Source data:
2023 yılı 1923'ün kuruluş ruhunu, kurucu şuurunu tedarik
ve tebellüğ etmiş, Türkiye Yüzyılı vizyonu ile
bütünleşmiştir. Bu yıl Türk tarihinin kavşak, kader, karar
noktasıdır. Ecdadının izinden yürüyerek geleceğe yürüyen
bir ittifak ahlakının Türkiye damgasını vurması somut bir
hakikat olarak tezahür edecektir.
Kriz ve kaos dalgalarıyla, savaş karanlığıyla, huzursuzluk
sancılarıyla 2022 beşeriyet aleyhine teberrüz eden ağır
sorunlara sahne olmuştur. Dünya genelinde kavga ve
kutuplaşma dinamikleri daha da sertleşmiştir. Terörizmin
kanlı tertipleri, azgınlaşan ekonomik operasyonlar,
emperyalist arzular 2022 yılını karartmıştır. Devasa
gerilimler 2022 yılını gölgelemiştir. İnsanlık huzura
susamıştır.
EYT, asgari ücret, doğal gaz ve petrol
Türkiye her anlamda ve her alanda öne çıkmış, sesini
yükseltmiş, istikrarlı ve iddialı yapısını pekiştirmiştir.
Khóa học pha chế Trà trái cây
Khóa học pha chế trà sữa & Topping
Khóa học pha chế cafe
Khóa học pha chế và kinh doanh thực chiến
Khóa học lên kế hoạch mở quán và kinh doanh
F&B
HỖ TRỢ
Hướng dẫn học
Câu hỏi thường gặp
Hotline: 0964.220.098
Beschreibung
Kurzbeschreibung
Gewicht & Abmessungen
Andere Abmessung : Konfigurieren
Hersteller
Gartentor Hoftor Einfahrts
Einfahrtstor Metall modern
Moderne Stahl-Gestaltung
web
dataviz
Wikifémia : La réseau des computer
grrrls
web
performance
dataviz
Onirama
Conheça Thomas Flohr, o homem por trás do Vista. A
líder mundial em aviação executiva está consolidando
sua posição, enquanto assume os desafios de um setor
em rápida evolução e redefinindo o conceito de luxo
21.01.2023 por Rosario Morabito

[EXERCISE DETAILS]
All lines from the one that contains "líder mundial em" to the last line above must be given again exactly, with both included and nothing added.

[WRITTEN SOLUTION]
líder mundial em aviação executiva está consolidando
sua posição, enquanto assume os desafios de um setor
em rápida evolução e redefinindo o conceito de luxo
21.01.2023 por Rosario Morabito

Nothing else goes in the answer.